Collected data entries
• • • • •
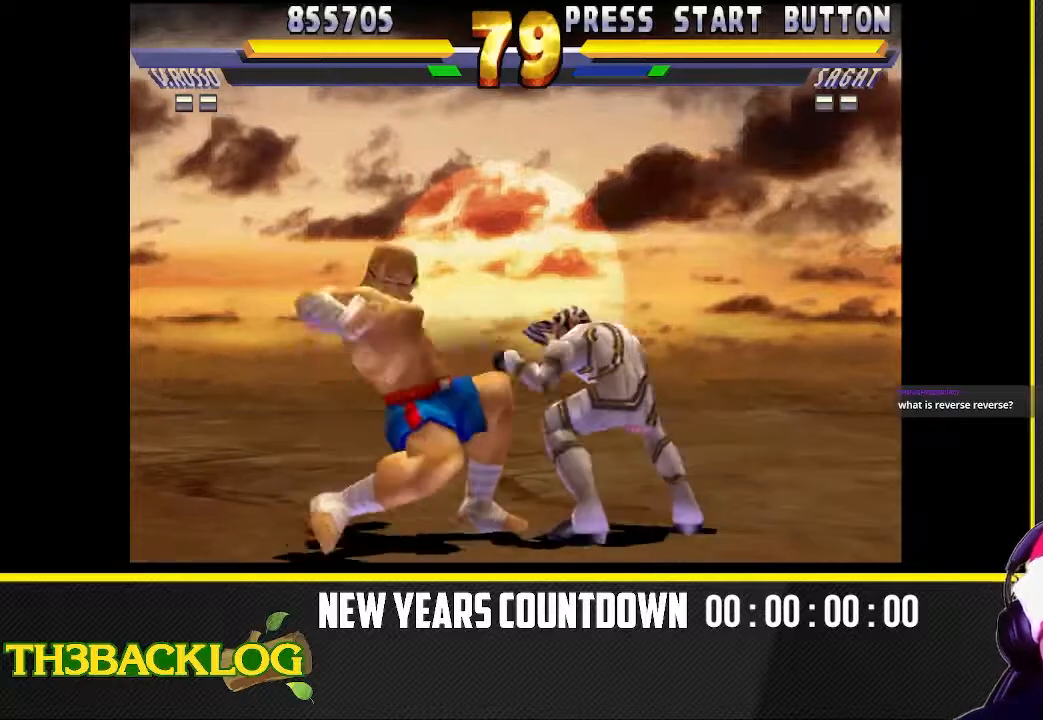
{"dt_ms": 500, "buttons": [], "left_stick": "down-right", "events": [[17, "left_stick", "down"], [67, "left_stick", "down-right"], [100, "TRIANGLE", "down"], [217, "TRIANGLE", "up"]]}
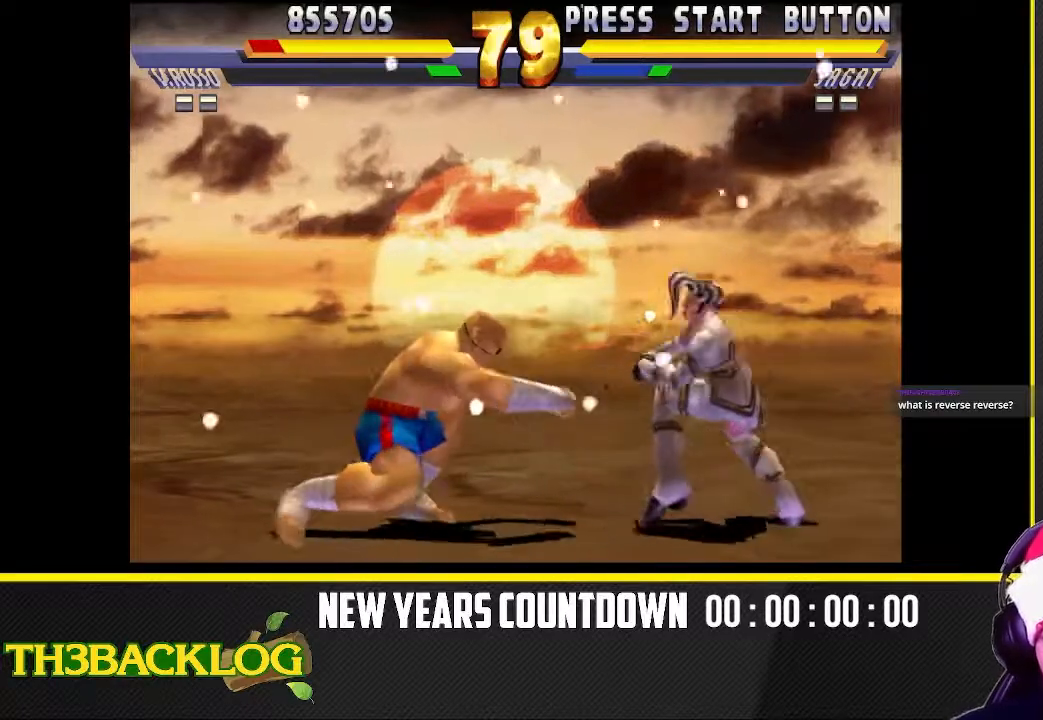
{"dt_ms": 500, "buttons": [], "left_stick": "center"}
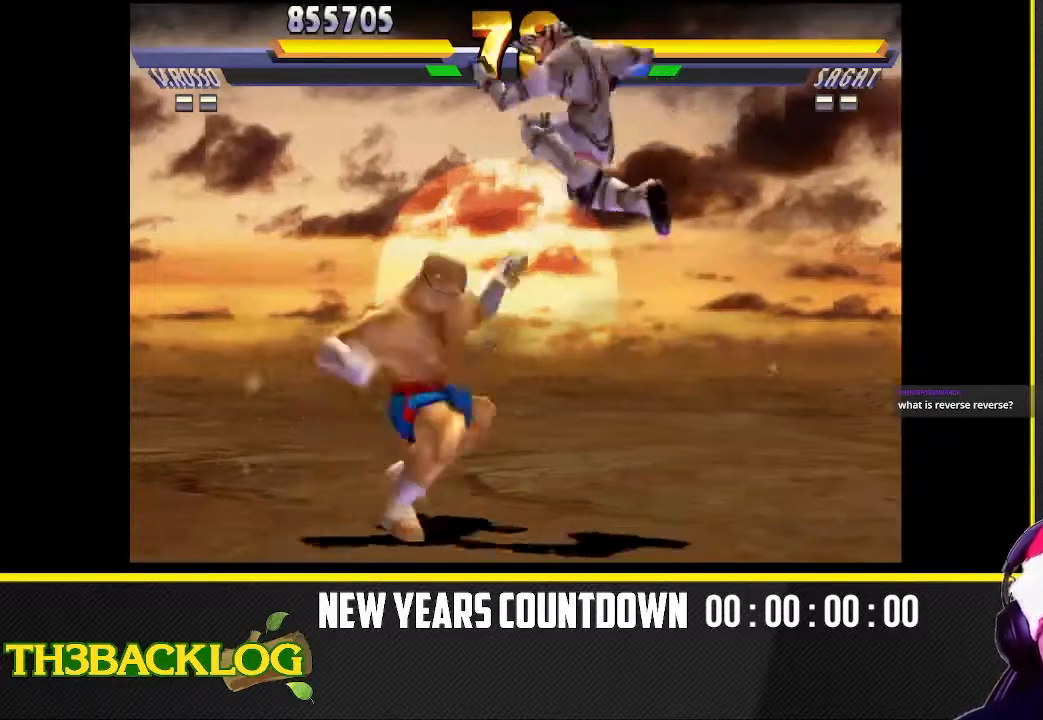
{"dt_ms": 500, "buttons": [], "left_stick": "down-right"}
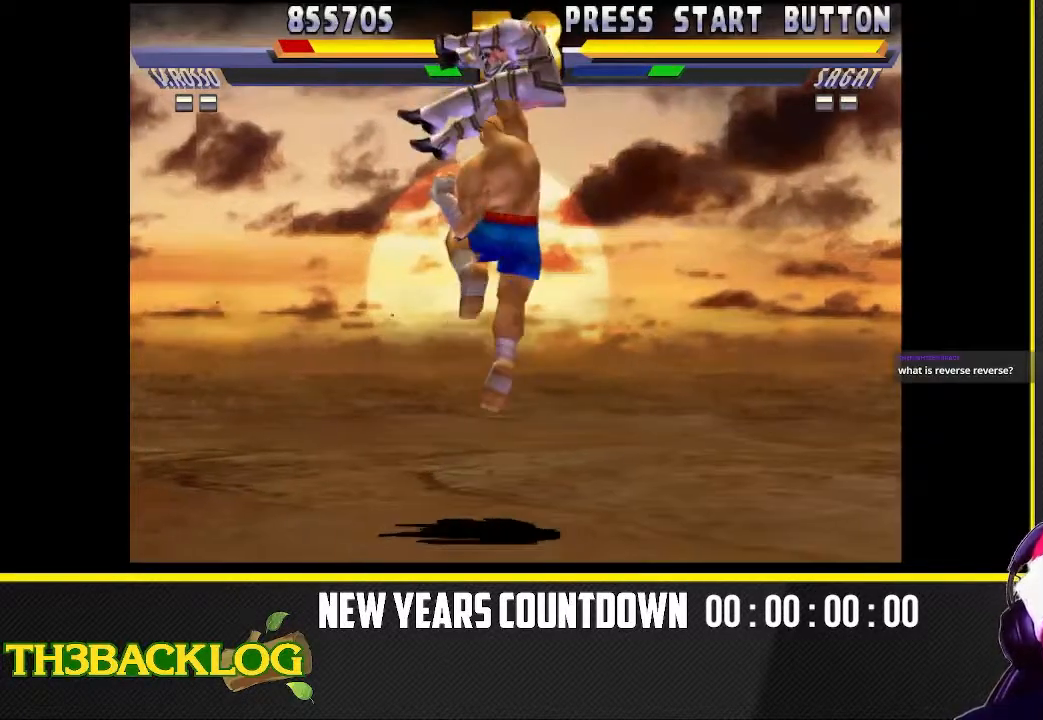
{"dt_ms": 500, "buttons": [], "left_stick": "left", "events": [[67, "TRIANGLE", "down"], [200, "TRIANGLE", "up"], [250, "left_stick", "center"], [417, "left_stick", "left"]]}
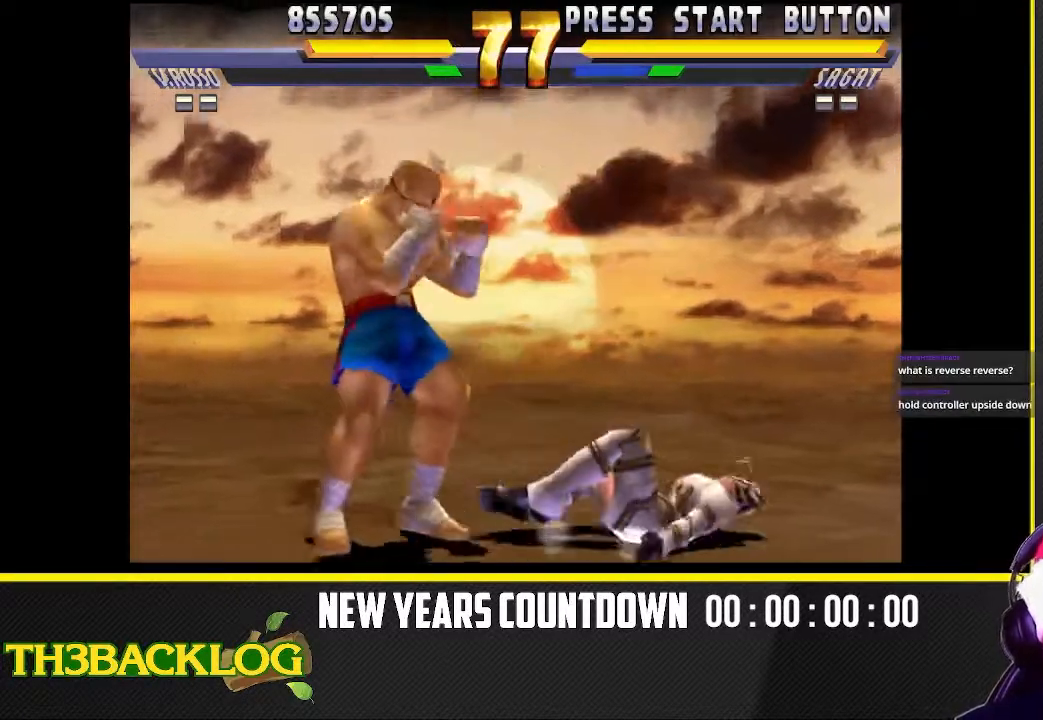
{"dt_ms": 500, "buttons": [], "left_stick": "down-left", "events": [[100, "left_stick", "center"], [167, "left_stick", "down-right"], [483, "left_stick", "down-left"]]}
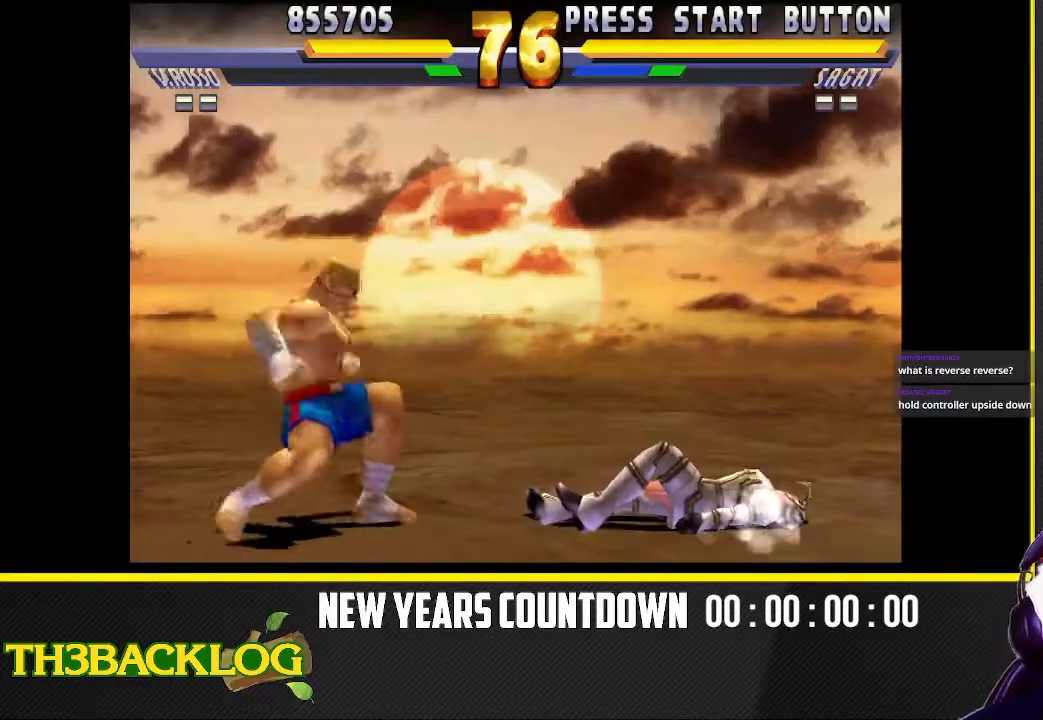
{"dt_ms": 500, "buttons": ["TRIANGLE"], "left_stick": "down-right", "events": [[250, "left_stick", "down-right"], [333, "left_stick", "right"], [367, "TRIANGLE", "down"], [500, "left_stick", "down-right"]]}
• • • • •
(Work required):
Pick each line holding the word "center" out of the data and copy it.

(Answer for the task):
{"dt_ms": 500, "buttons": [], "left_stick": "center"}
{"dt_ms": 500, "buttons": [], "left_stick": "left", "events": [[67, "TRIANGLE", "down"], [200, "TRIANGLE", "up"], [250, "left_stick", "center"], [417, "left_stick", "left"]]}
{"dt_ms": 500, "buttons": [], "left_stick": "down-left", "events": [[100, "left_stick", "center"], [167, "left_stick", "down-right"], [483, "left_stick", "down-left"]]}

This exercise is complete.